Start of Data supplied
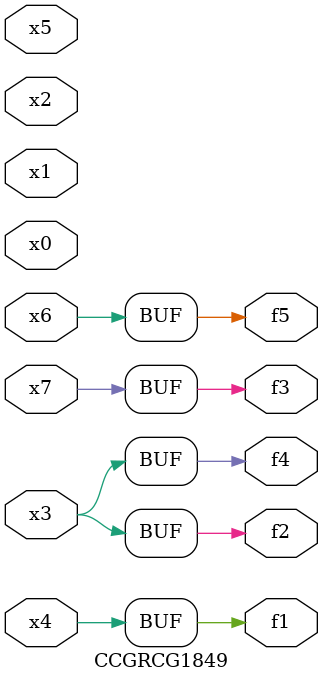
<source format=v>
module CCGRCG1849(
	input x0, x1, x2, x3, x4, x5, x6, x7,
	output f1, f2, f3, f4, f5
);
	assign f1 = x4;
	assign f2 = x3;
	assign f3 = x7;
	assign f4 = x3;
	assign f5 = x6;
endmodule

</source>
End of Data supplied
Required action: The data above must be copied exactly. Leave out the pictures.

Response to this exercise:
<source format=v>
module CCGRCG1849(
	input x0, x1, x2, x3, x4, x5, x6, x7,
	output f1, f2, f3, f4, f5
);
	assign f1 = x4;
	assign f2 = x3;
	assign f3 = x7;
	assign f4 = x3;
	assign f5 = x6;
endmodule

</source>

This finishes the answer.